En el pasado, la política exterior argentina, victima de una estimación exagerada e inexacta del poder argentino, produjo mas confrontaciones políticas con países poderosos que las que estábamos en condiciones de manejar, generando así un balance negativo de costos y beneficios, y grandes perjuicios para la economía nacional, que se pagaron con el hambre de nuestra gente.
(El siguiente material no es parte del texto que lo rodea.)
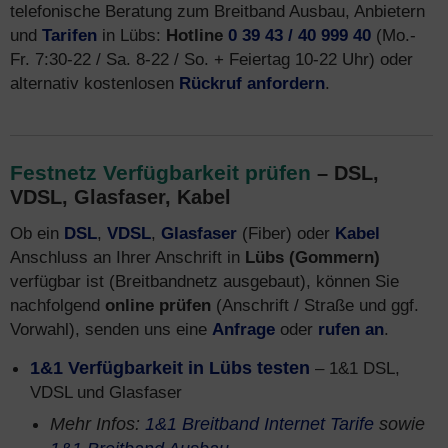
telefonische Beratung zum Breitband Ausbau, Anbietern
und
Tarifen
in Lübs:
Hotline
0 39 43 / 40 999 40
(Mo.-
Fr. 7:30-22 / Sa. 8-22 / So. + Feiertag 10-22 Uhr) oder
alternativ kostenlosen
Rückruf anfordern
.
Festnetz Verfügbarkeit prüfen
– DSL,
VDSL, Glasfaser, Kabel
Ob ein
DSL
,
VDSL
,
Glasfaser
(Fiber) oder
Kabel
Anschluss an Ihrer Anschrift in
Lübs (Gommern)
verfügbar ist (Breitbandnetz ausgebaut), können Sie
nachfolgend
online prüfen
(Anschrift / Straße und ggf.
Vorwahl), senden uns eine
Anfrage
oder
rufen an
.
1&1 Verfügbarkeit in Lübs testen
– 1&1 DSL,
VDSL und Glasfaser
Mehr Infos:
1&1 Breitband Internet Tarife
sowie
Lo que nosotros hemos hecho es eliminar aquellas confrontaciones que no se vinculan en forma directa a los intereses argentinos y, por ende, al bienestar del pueblo, para así concentrar nuestro poder de confrontación en aquellos asuntos en los que si este en juego la salud y la enfermedad, la dicha y la desdicha, de nuestro pueblo.

 

Es así como, mientras hemos dejado de pelearnos con los Estados Unidos respecto de numerosos temas (América Central, la proliferación nuclear y misilística, etcétera) y en el ámbito de diversos foros (como el Movimiento de No Alineados y el Grupo de los Seis), y hemos pasado a cooperar en una serie de cuestiones impensables (como en el caso de nuestra participación en la guerra del Golfo), no perdemos la ocasión para protestar por la venta de cereales subsidiados en nuestros mercados tradicionales o por los derechos compensatorios que traban algunas de nuestras exportaciones. La lógica que subyace a esta táctica es obvia: si nos dedicamos a confrontar con los Estados Unidos y otras potencias en todos los campos, no se nos tomare en serio en ninguno. Si concentramos nuestro poder de confrontación en aquellos temas que son realmente importantes para el bienestar de nuestro pueblo, tenemos una probabilidad mayor de realizar algunos avances significativos.

No se trata pues, de "seguidismo" o de “alineamiento automático”, como han dicho algunos, sino de un manejo más inteligente de nuestros escasos recursos de poder. El hecho de que, de tanto en tanto, surjan problemas serios como el de los subsidios, nos ilustra no el fracaso de nuestra política, sino la magnitud de las dificultades y el carácter suicida de agregar obstáculos políticos innecesarios a negociaciones comerciales y financieras que ya son suficientemente difíciles.

 

Ala vez, pretendemos crear las condiciones propicias para atraer inversiones. Por supuesto que nuestro éxito en este campo dependerá no s6lo de la política exterior, sino principalmente de nuestro éxito en crear condiciones de estabilidad y crecimiento interno. Pero, mientras en el pasado una política exterior confrontativa agravaba las percepciones generadas por la inestabilidad y la decadencia, en el presente una política exterior de cooperaci6n acompaña los éxitos de la política económica en materia de estabilización. En ese contexto se encuadra el tratado de garantía de inversiones que firmamos recientemente con los Estados Unidos, que culmina una serie de acuerdos con Italia, la Unión Belgo-Luxemburguesa, el Reino Unido, Alemania, Suiza, Francia, Polonia, Chile, España y Canadá.

En definitiva, esta es una política exterior al servicio del bienestar de nuestra gente. Como tal, es profundamente moral, porque nada podría ser mas inmoral que la continuación de una tradición de confrontaciones costosas que dañó al país al punto de hambrear a nuestro pueblo. En verdad, cuando la pobreza y la decadencia llegan al punto al que llegaron en la Argentina cuando nos hicimos cargo del Gobierno, en plena hiperinflación, el pragmatismo es la única moral política posible. Todo lo demás es inmoral.